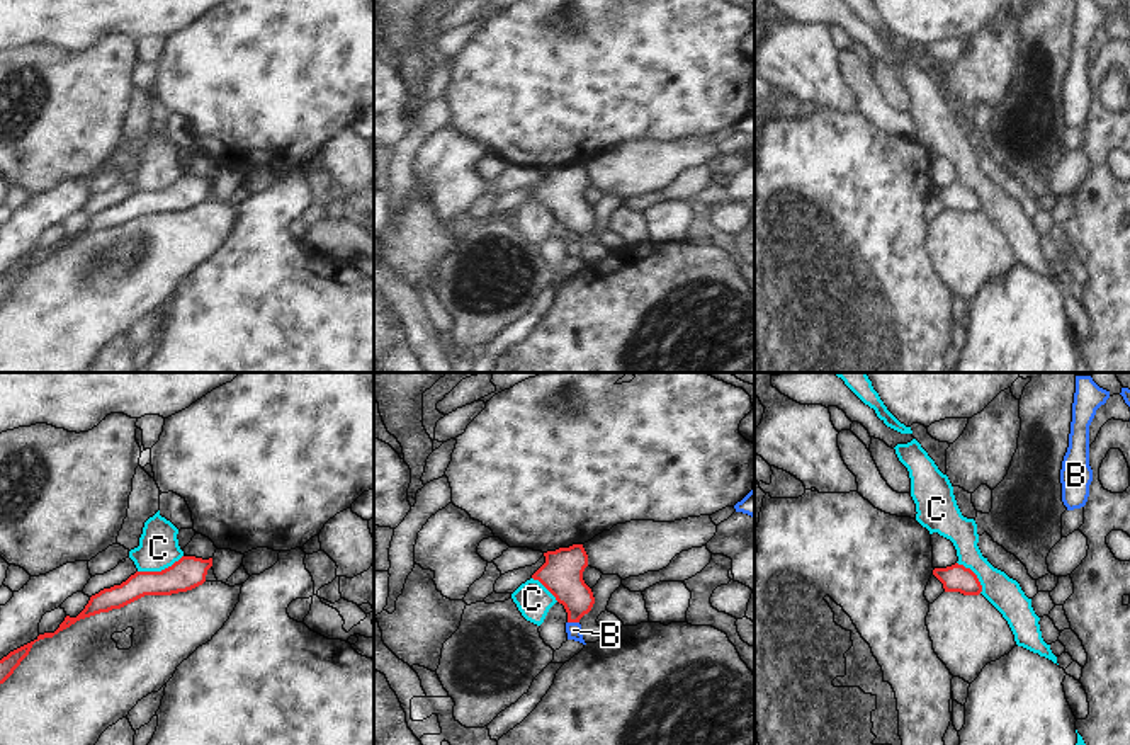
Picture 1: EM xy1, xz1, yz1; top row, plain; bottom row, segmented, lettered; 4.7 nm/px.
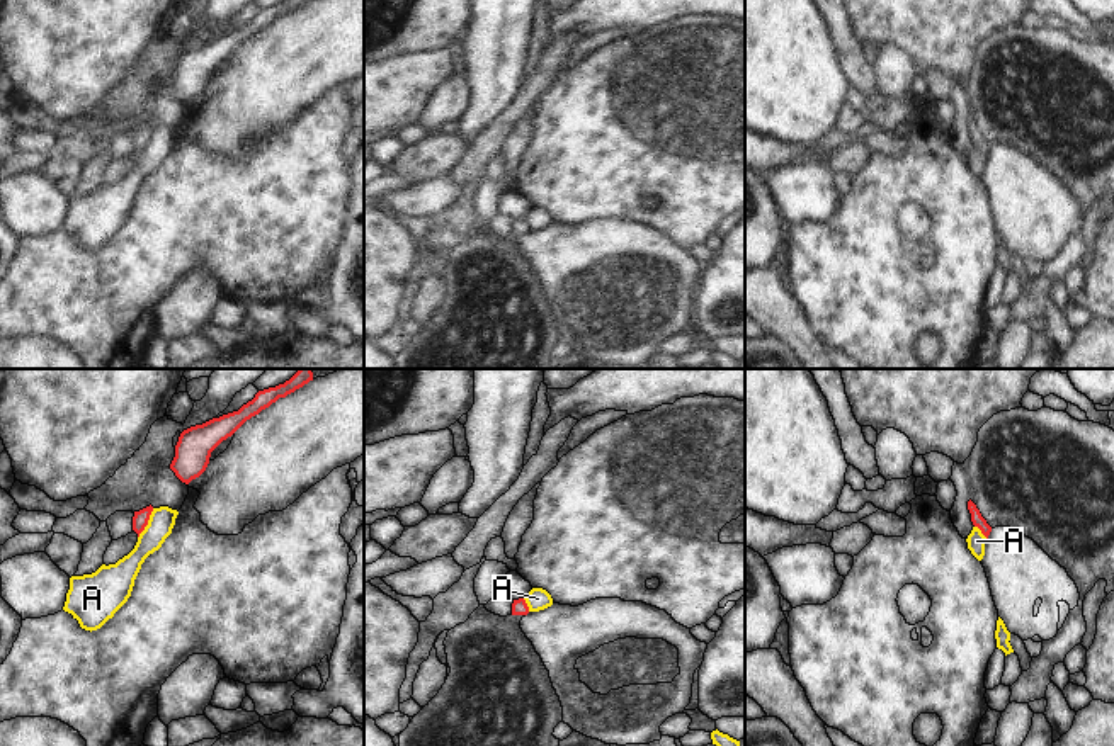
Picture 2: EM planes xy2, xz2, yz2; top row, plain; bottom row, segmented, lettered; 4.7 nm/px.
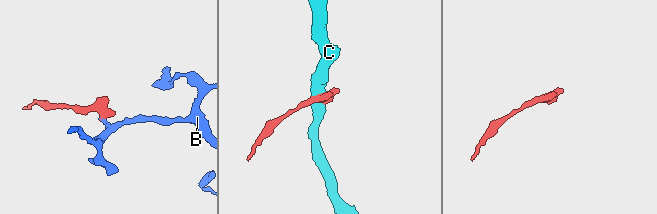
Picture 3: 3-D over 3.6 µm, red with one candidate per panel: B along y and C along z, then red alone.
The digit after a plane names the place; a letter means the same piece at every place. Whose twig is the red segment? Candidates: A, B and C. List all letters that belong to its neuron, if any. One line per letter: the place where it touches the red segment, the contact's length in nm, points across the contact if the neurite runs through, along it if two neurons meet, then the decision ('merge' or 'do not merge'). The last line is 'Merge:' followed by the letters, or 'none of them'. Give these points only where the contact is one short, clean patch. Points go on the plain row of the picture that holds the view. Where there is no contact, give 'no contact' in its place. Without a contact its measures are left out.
A: xy2 (147, 143) | 160 nm | along xy2 (153, 128), (148, 143), (138, 157) | do not merge
B: xz1 (573, 240) | 60 nm | across xz1 (561, 193), (573, 213), (573, 240), (573, 249) | merge
C: xy1 (162, 189) | 240 nm | along xy1 (182, 174), (160, 189), (138, 191) | do not merge
Merge: B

TASK: The response has to be an exact copy of all the data, pictures excluded.

SOLUTION TO THE EXERCISE:
Picture 1: EM xy1, xz1, yz1; top row, plain; bottom row, segmented, lettered; 4.7 nm/px.
Picture 2: EM planes xy2, xz2, yz2; top row, plain; bottom row, segmented, lettered; 4.7 nm/px.
Picture 3: 3-D over 3.6 µm, red with one candidate per panel: B along y and C along z, then red alone.
The digit after a plane names the place; a letter means the same piece at every place. Whose twig is the red segment? Candidates: A, B and C. List all letters that belong to its neuron, if any. One line per letter: the place where it touches the red segment, the contact's length in nm, points across the contact if the neurite runs through, along it if two neurons meet, then the decision ('merge' or 'do not merge'). The last line is 'Merge:' followed by the letters, or 'none of them'. Give these points only where the contact is one short, clean patch. Points go on the plain row of the picture that holds the view. Where there is no contact, give 'no contact' in its place. Without a contact its measures are left out.
A: xy2 (147, 143) | 160 nm | along xy2 (153, 128), (148, 143), (138, 157) | do not merge
B: xz1 (573, 240) | 60 nm | across xz1 (561, 193), (573, 213), (573, 240), (573, 249) | merge
C: xy1 (162, 189) | 240 nm | along xy1 (182, 174), (160, 189), (138, 191) | do not merge
Merge: B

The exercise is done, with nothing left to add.